**Source passage**
The Right to Exclude: Property Rights and Frictions in the Sale of Patents
Status: Working paper, draft available at SSRN
Abstract: Patent scope is central to the sale of ideas, which can spur economic growth and provide significant gains from trade. Awarding an inventor a patent on a new idea partially solves a commitment problem that would otherwise prevent the inventor from selling the idea. (Arrow, 1962). In the absence of a patent, a prospective buyer cannot credibly promise not to steal the idea should the inventor reveal it, while the inventor cannot credibly promise to reveal the idea should the prospective buyer pay for it. A firm’s ability to use a particular patent to overcome this transactional hurdle derives from two factors: (1) the scope of the patent’s legal right to exclude and (2) the effectiveness of that legal right in providing market exclusivity. I first show that a broader patent is more likely to be sold by employing a causal instrument that provides a plausibly exogenous shock to the scope of a patent’s legal right to exclude, holding fixed the underlying idea. I then examine variation in the effectiveness of the right by interacting the instrument with endogenous firm, industry, and market characteristics. These results shed light on how firms profit from innovation and also connect the important but understudied market for patents, widely believed to be illiquid and inefficient, with fundamental research about how markets function in other contexts.

**Material supplied**
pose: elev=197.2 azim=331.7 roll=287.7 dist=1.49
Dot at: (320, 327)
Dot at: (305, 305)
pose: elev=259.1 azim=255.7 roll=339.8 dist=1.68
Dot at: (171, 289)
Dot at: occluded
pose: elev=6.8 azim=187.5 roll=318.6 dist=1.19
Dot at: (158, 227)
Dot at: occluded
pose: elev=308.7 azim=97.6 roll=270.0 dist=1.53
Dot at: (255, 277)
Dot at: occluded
==
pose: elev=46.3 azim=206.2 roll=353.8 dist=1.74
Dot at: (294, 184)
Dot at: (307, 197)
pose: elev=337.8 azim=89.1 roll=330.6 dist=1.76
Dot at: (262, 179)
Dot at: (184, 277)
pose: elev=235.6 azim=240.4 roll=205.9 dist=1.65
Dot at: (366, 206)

**Task requirements**
a. Summarize the patent-sale abstract in two sentences.
b. Please carry the patent-sale abstract forward from its last sentence.
The items have no connection to the patent-sale abstract.

**The answers**
a. Patents help inventors sell ideas by easing a commitment problem: without one, a buyer cannot credibly promise not to steal a revealed idea, and the inventor cannot credibly promise to reveal it after payment. Using a causal instrument that shifts the scope of a patent's right to exclude while holding the idea fixed, the paper shows that broader patents are more likely to be sold, and it examines how the right's effectiveness varies with firm, industry, and market characteristics.

b.
Does Winning a Patent Race Lead to More Follow-on Innovation? – with Neil Thompson
Status: Working paper, draft available for download
Abstract: This paper provides the first broad-based empirical view of how patent races happen in the real world. Competition between firms to invent and patent an idea, or “patent racing,” has been much discussed in theory. Often modeled as a single-shot game with a winner-take-all outcome, these models produce a dizzying array predictions about firm behavior – including the prediction that that many races should end quickly when one competitor’s lead causes the others to drop out. This paper introduces (i) the first way to use detailed information from the patent system to identify patent races, and (ii) a method for making causal inferences about the effects of winning a patent race. These are then used to test the assumptions and predictions from the theoretical models. Far from finding that long-running patent races are rare, this paper finds that they are common, with 10-11% of all patents involved in a race of some kind. They are most common in technology areas traditionally thought of as having weaker patents (computers and communications), and least common in areas with stronger patents (biotechnology and mechanical). Evidence also suggests that patent racing is not winner-take-all. Typically, both the winner and loser of the patent race end up with patents after a race, but the loser’s patent is much less valuable. Finally, this paper shows (causally) that winning a patent race leads firms to do more follow-on innovation related to the patent, and for that work to be more similar.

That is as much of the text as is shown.